Exercise aim: Pictures do not belong in the copy, so please give every entry below again exactly.

Exercise material:

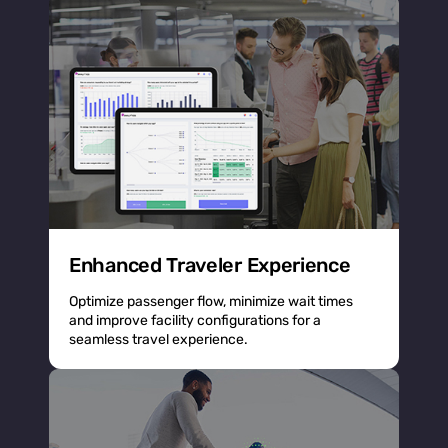
Enhanced Traveler Experience
Optimize passenger flow, minimize wait times
and improve facility configurations for a
seamless travel experience.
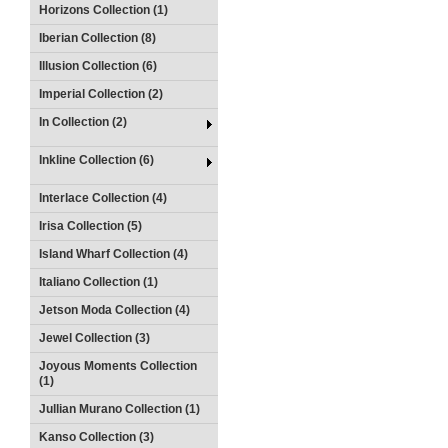
Horizons Collection (1)
Iberian Collection (8)
Illusion Collection (6)
Imperial Collection (2)
In Collection (2)
Inkline Collection (6)
Interlace Collection (4)
Irisa Collection (5)
Island Wharf Collection (4)
Italiano Collection (1)
Jetson Moda Collection (4)
Jewel Collection (3)
Joyous Moments Collection
(1)
Jullian Murano Collection (1)
Kanso Collection (3)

Answer to the problem:
Enhanced Traveler Experience
Optimize passenger flow, minimize wait times
and improve facility configurations for a
seamless travel experience.
Horizons Collection (1)
Iberian Collection (8)
Illusion Collection (6)
Imperial Collection (2)
In Collection (2)
Inkline Collection (6)
Interlace Collection (4)
Irisa Collection (5)
Island Wharf Collection (4)
Italiano Collection (1)
Jetson Moda Collection (4)
Jewel Collection (3)
Joyous Moments Collection
(1)
Jullian Murano Collection (1)
Kanso Collection (3)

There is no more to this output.